OK guys im in Columbus for business this week. I'm staying like 5 minutes from the river in south Bloomfield. Anyone have any pointers? I'd like to fish for crappie or bass.


----------



## ajangsta04 (Aug 7, 2007)

just got back from the scioto....i fished under hayden bridge...and this one guy was slaying crappies.

i caught a few small bass and the other guy next to me had tight lines out for cats and didnt see him reel anything in. 

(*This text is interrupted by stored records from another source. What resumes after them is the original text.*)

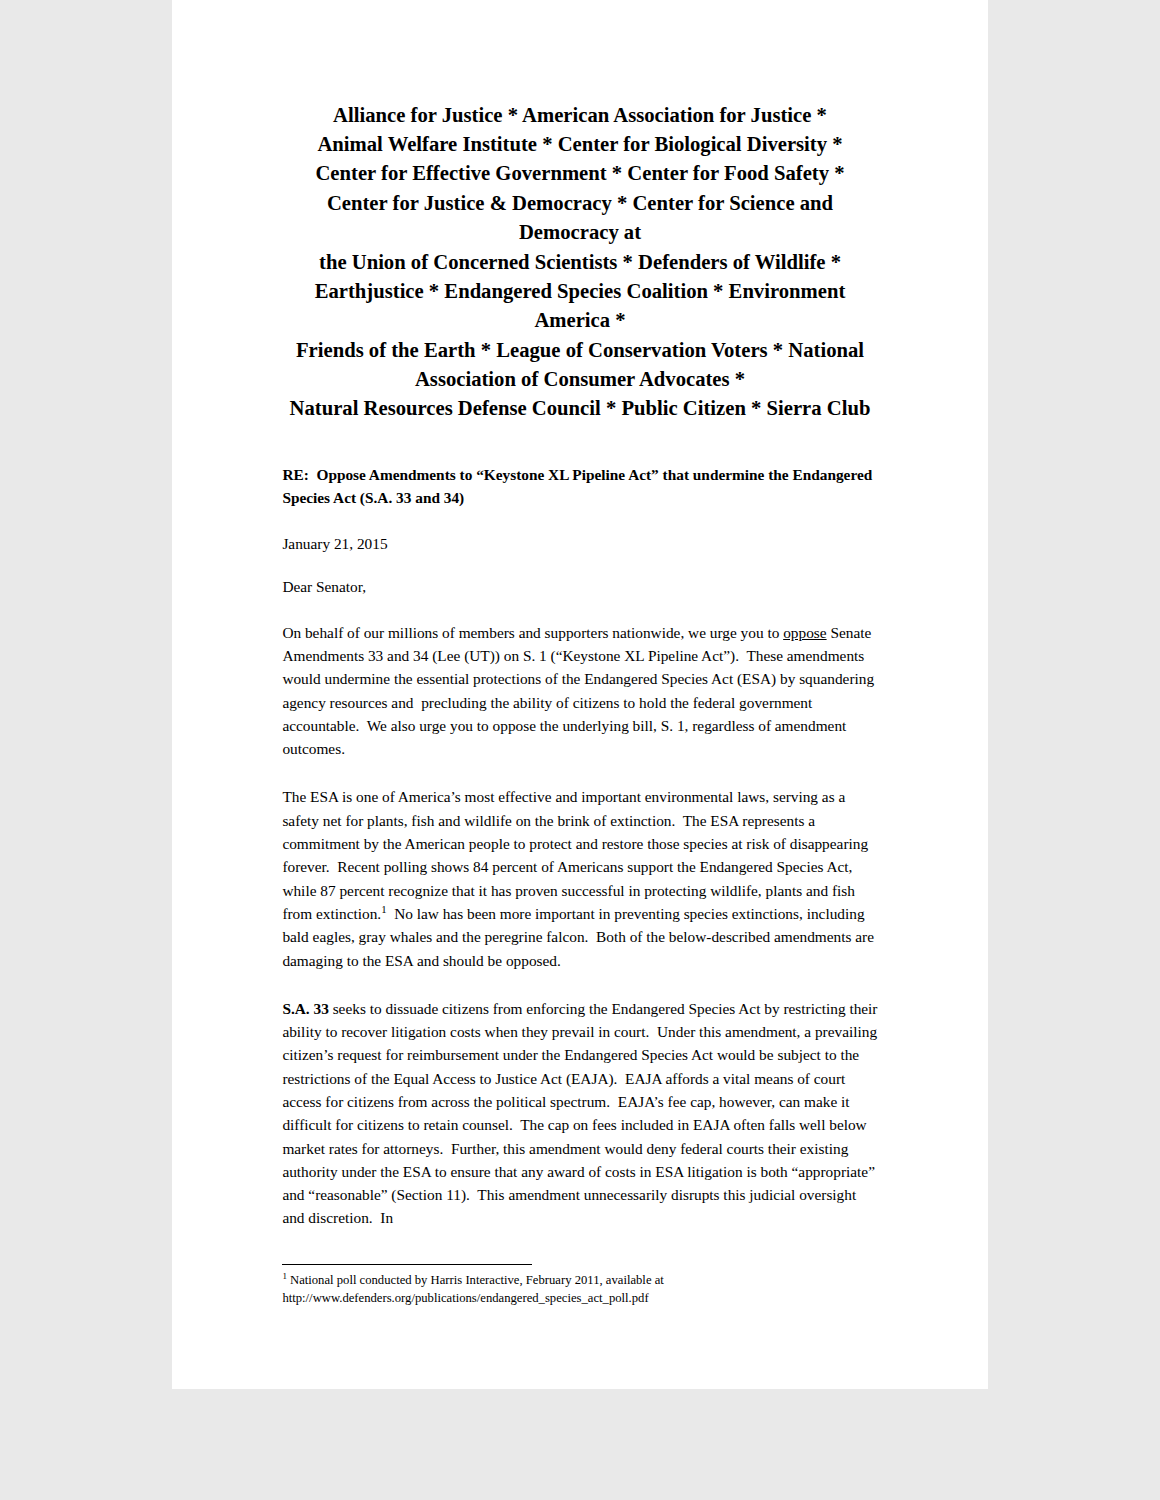Alliance for Justice * American Association for Justice *
Animal Welfare Institute * Center for Biological Diversity *
Center for Effective Government * Center for Food Safety *
Center for Justice & Democracy * Center for Science and Democracy at
the Union of Concerned Scientists * Defenders of Wildlife *
Earthjustice * Endangered Species Coalition * Environment America *
Friends of the Earth * League of Conservation Voters * National
Association of Consumer Advocates *
Natural Resources Defense Council * Public Citizen * Sierra Club
RE: Oppose Amendments to “Keystone XL Pipeline Act” that undermine the Endangered Species Act (S.A. 33 and 34)
January 21, 2015
Dear Senator,
On behalf of our millions of members and supporters nationwide, we urge you to oppose Senate Amendments 33 and 34 (Lee (UT)) on S. 1 (“Keystone XL Pipeline Act”). These amendments would undermine the essential protections of the Endangered Species Act (ESA) by squandering agency resources and precluding the ability of citizens to hold the federal government accountable. We also urge you to oppose the underlying bill, S. 1, regardless of amendment outcomes.
The ESA is one of America’s most effective and important environmental laws, serving as a safety net for plants, fish and wildlife on the brink of extinction. The ESA represents a commitment by the American people to protect and restore those species at risk of disappearing forever. Recent polling shows 84 percent of Americans support the Endangered Species Act, while 87 percent recognize that it has proven successful in protecting wildlife, plants and fish from extinction.1 No law has been more important in preventing species extinctions, including bald eagles, gray whales and the peregrine falcon. Both of the below-described amendments are damaging to the ESA and should be opposed.
S.A. 33 seeks to dissuade citizens from enforcing the Endangered Species Act by restricting their ability to recover litigation costs when they prevail in court. Under this amendment, a prevailing citizen’s request for reimbursement under the Endangered Species Act would be subject to the restrictions of the Equal Access to Justice Act (EAJA). EAJA affords a vital means of court access for citizens from across the political spectrum. EAJA’s fee cap, however, can make it difficult for citizens to retain counsel. The cap on fees included in EAJA often falls well below market rates for attorneys. Further, this amendment would deny federal courts their existing authority under the ESA to ensure that any award of costs in ESA litigation is both “appropriate” and “reasonable” (Section 11). This amendment unnecessarily disrupts this judicial oversight and discretion. In
1 National poll conducted by Harris Interactive, February 2011, available at
http://www.defenders.org/publications/endangered_species_act_poll.pdf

Griggs Reservoir below the dam is good for smallmouth bass. 

Good luck


----------



## CamdenGizzard (Apr 6, 2005)

looks like im going to be crappie fishing!


----------



## Mushijobah (May 4, 2004)

You are staying in a great location. Any bridge that crosses around S. Bloom. has decent access and great fish. White bass, smallies, saug-fish.


----------



## CamdenGizzard (Apr 6, 2005)

i'll let everyone know how I Do!


----------



## CamdenGizzard (Apr 6, 2005)

caught 6 crappie, 4 white bass, 4 smallies and 1 sauger, he was a hawg too!!! caught him on a 2 1/2 inch rattle trap crawfish colored!

good times!!!


----------



## BigChessie (Mar 12, 2005)

Sounds like you did very well. Another option is your less than 30 mins from Hargus. We are cooking up Crappie for dinner tonight from this weekend. Plenty of bass to be caught also. Good luck.


----------



## CamdenGizzard (Apr 6, 2005)

CamdenGizzard said:


> caught 6 crappie, 4 white bass, 4 smallies and 1 sauger, he was a hawg too!!! caught him on a 2 1/2 inch rattle trap crawfish colored!
> 
> good times!!!


oh,.,,,, how could I forget my snag..... 4-5 lb carp. it was one heck of a fight. 6lb mr crappie and a roadrunner. the hole must have been crawling with them.


----------



## CamdenGizzard (Apr 6, 2005)

BigChessie said:


> Sounds like you did very well. Another option is your less than 30 mins from Hargus. We are cooking up Crappie for dinner tonight from this weekend. Plenty of bass to be caught also. Good luck.


DUDE! thats great! I didn't even know it existed..... good crappie population huh? I might have to check it out after I get out of training one day this week. Location for the crappie? Whats the water temp? they spawning yet?

thats only 13.5 mi from where im staying. i could cast there! im gonna have to at least try. my buddy im staying with is meeting me at Bettell lake after he gets off work today. We have caught some fish there before, I won't keep them though.


----------



## BigChessie (Mar 12, 2005)

PM has been sent


----------



## BobcatAngler (Jul 28, 2006)

CamdenGizzard said:


> OK guys im in Columbus for business this week. I'm staying like 5 minutes from the river in south Bloomfield. Anyone have any pointers? I'd like to fish for crappie or bass.


Have fun fishing, but be carful in the car. South Bloomfield is a speed trap!


----------



## mattbb (May 28, 2011)

any place good around Columbus?


----------